-- 所给节选 --
* * * * * * *

方法一
由于Spark中构造Dataframe 即使是数值类型的数据 也需要以String形式进行创建,
var data = Seq(
("0.1","0"),
("0.15","0"),
("0.8","1"),
("1.0","1")
).toDF("predict","label")
+-------+-----+
|predict|label|
+-------+-----+
| 0.1| 0|
| 0.15| 0|
| 0.8| 1|
| 1.0| 1|
+-------+-----+
方法二
val data = Array(("1", "2", "3", "4", "5"), ("6", "7", "8", "9", "10"))
val df = spark.createDataFrame(data).toDF("col1", "col2", "col3", "col4", "col5")
+----+----+----+----+----+
|col1|col2|col3|col4|col5|
+----+----+----+----+----+
| 1| 2| 3| 4| 5|
| 6| 7| 8| 9| 10|
+----+----+----+----+----+
方法三:根据数据写入 (方法二的升级版)

* * * * * * *

-- 所给数据 --
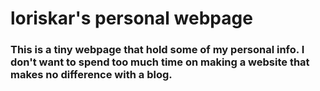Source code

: # loriskar's personal webpage

### This is a tiny webpage that hold some of my personal info. I don't want to spend too much time on making a website that makes no difference with a blog.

* * * * * * *

-- 任务要求 --
1 > 按照这段讲Spark构造Dataframe的节选,数值类型的数据需要以什么形式进行创建?
2 > 把这段讲Spark构造Dataframe的节选续写下去,从最后一句之后接着写。
列表在这里用不上。

-- 逐项答案 --
1 > 需要以String形式进行创建。

2 >
var b = Array[String]("a","b","c")
var c = Array[String]("1","10","100")
var result: ArrayBuffer[(String, String)] = ArrayBuffer[(String,String)]()
for(j <- 0 until b.size-1){
result += ((b(j), c(j)))
}
val df = spark.createDataFrame(result.toArray).toDF("name", "age")
df.show()